The Power of Persuasion

We discussed the relationship between attitudes, beliefs, values, and behaviors in an earlier module, but understanding and utilizing this understanding is crucial if you are to effectively persuade others. To understand this relationship better, consider the example of Taj, who gave a persuasive speech about his college’s food service. He was fed up with the college food service. He felt that the food was poor quality and overpriced, and he wanted to have his classmates join in a boycott of the cafeterias and the snack bars as a way to force the cafeterias and snack bars to improve service. He planned a speech that would seek to persuade them that the cafeteria food at the college was awful and overpriced.
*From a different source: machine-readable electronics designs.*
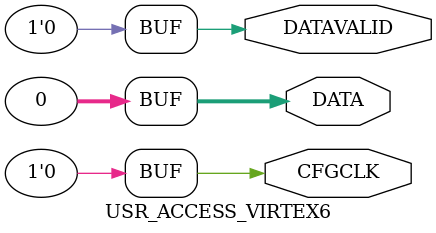
<source format=v>
module USR_ACCESS_VIRTEX6(	// file.cleaned.mlir:2:3
  output        CFGCLK,	// file.cleaned.mlir:2:37
  output [31:0] DATA,	// file.cleaned.mlir:2:54
  output        DATAVALID	// file.cleaned.mlir:2:70
);

  assign CFGCLK = 1'h0;	// file.cleaned.mlir:3:14, :5:5
  assign DATA = 32'h0;	// file.cleaned.mlir:4:15, :5:5
  assign DATAVALID = 1'h0;	// file.cleaned.mlir:3:14, :5:5
endmodule


</source>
He talked about the many items of food the cafeterias and snack bars served and showed that each of the items was served cold, was greasy, or had little nutritional value. He also showed that the food items were overpriced when compared to the same items purchased off campus.

In planning his strategy for the speech, Taj reasoned that if he was successful at achieving the above goals -getting the class members to agree that the food was greasy, cold, not nutritional and overpriced -he would probably find that, at the end of the speech, most would have a more negative attitude towards the food service than they did before.

If he asked the class if they agreed with him that the food was awful and overpriced, they would all raise their hands in agreement. However, the end result that Taj wanted was to get them to join a boycott. He wanted them to agree to bring a lunch from home the next day. This commitment is the intention to perform a behavior, which is more difficult to achieve. Further, even if everyone in class signed a pledge card promising to boycott the food service, he might find that some people forgot and had to buy their lunches the next day. Attitudes do not equal intentions, and intentions do not equal behavior.